Tobacco giant Altria (MO 1.91%), however, may become the first company to earn the designation, as an FDA advisory panel has agreed that the company's Copenhagen brand of fine-cut moist snuff poses less risk of lung cancer than cigarettes.

If the FDA follows the panel's nonbinding decision, a reduced-risk label could be a lucrative achievement for Altria.

Check out the latest earnings call transcript for Altria.

A tin of snuff.

Image source: Getty Images.

Lighting a match

Many companies have tried to get a modified risk tobacco product (MRTP) label, which tells customers the product is less harmful or carries less risk of tobacco-related disease than other tobacco products, though none have succeeded.

One of the most prolific filers has been Swedish Match (SWMAF), a maker of snus, or moist powdered tobacco. Swedish Match first filed for an MRTP label in 2014, but the application was rejected two years later for deficiencies.
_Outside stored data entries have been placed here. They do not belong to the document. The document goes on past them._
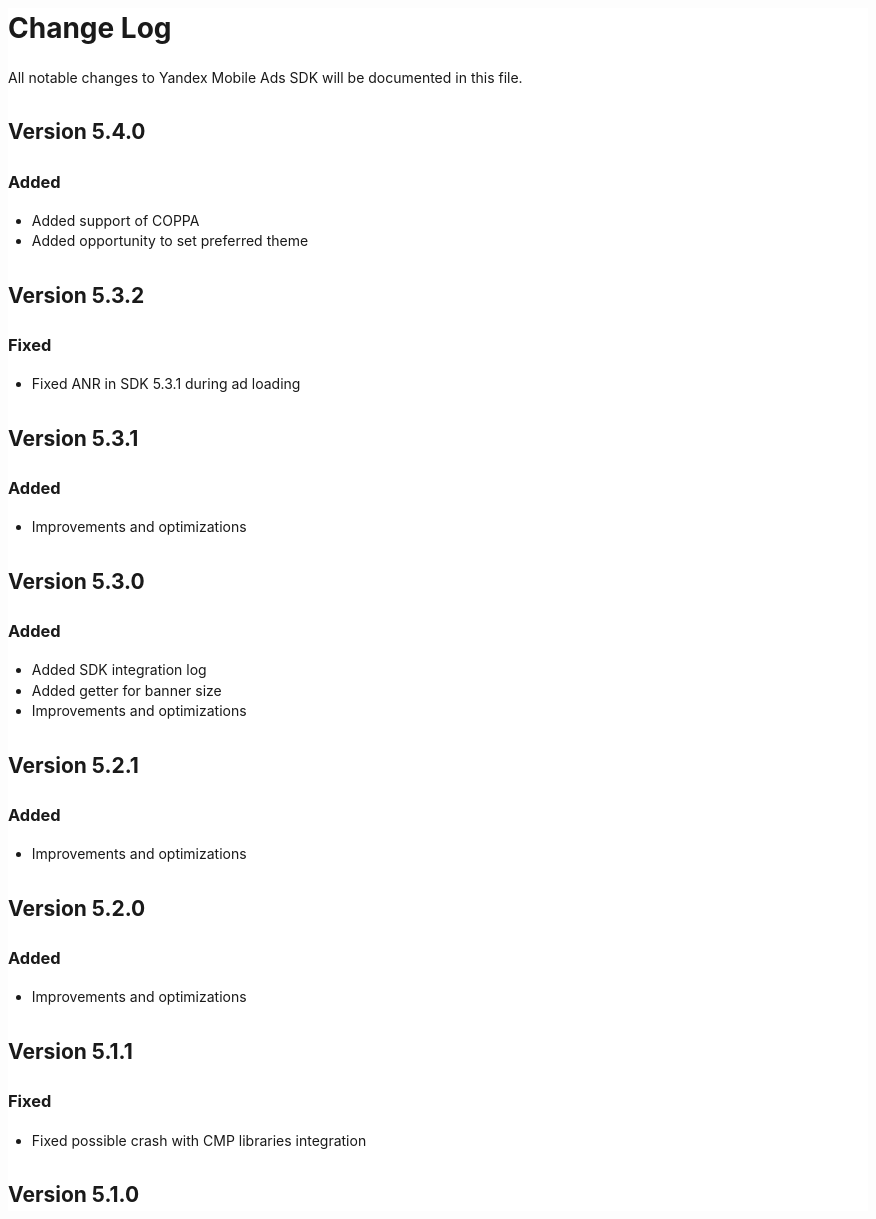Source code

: # Change Log
All notable changes to Yandex Mobile Ads SDK will be documented in this file.

## Version 5.4.0

### Added
* Added support of COPPA
* Added opportunity to set preferred theme

## Version 5.3.2

### Fixed
* Fixed ANR in SDK 5.3.1 during ad loading

## Version 5.3.1

### Added
* Improvements and optimizations

## Version 5.3.0

### Added
* Added SDK integration log
* Added getter for banner size
* Improvements and optimizations

## Version 5.2.1

### Added
* Improvements and optimizations

## Version 5.2.0

### Added
* Improvements and optimizations

## Version 5.1.1

### Fixed
* Fixed possible crash with CMP libraries integration

## Version 5.1.0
The FDA objected to Swedish Match's proposed warning labels because they purported there were no risks with using snus as opposed to reduced risks, though it gave the company the opportunity to correct the problems and resubmit.

The snus maker resubmitted a revised application last September, and though the advisory panel considered Swedish Match's new labels at the same time that it was examining Altria's snuff product, it once again couldn't come to an agreement on that application.

Some members expressed concern that if the FDA gave its imprimatur to snus, more young people would start using it. Others argued that if snus couldn't earn an MRTP label when there was clear evidence it was safer than cigarettes, then there was no point in the designation. The panel passed the application on to the regulatory agency without coming to a conclusion.

The leading candidate

That means Altria's snuff is the only product going forward with the support of the committee, which voted 8-0 in favor (with one abstention) of Copenhagen Snuff Fine Cut's getting the MRTP label. That doesn't mean Swedish Match's snus won't earn one, but it's less certain than Altria's path, though the FDA doesn't haven't to follow the panel's recommendation.

British American Tobacco's (BTI 0.80%) Reynolds American division also has a snus application before the agency. The committee heard testimony last September, and as with Swedish Match, it was divided on how to proceed.

It's a curious dichotomy because snuff and snus are very similar. Snuff is a smokeless, finely ground tobacco product that is inhaled into the nasal cavity for a quick hit of nicotine. Moist snuff is similar, but it's meant to be put in your mouth. Snus is also a moist tobacco product typically held in the mouth between the lips and gums, but it is finely powdered.

A chance to pull further ahead

Smokeless tobacco products like Altria's leading Copenhagen brand, which has a 34% share of the retail market, generated $2.1 billion in 2018, about 13% of the tobacco giant's total revenue and 5% more than the year before. A reduced-risk label could allow the brand to further differentiate itself from the competition and give it a competitive edge by allowing Altria to claim it is safer than cigarettes, and by extension other snuff and snus products that haven't earned the designation.

FDA commissioner Scott Gottlieb has said he's looking for products that are safer than cigarettes, and though he was discussing e-cigs at the time, the statement could just as well apply to snuff. This may be the agency's chance to approve its first reduced-risk label.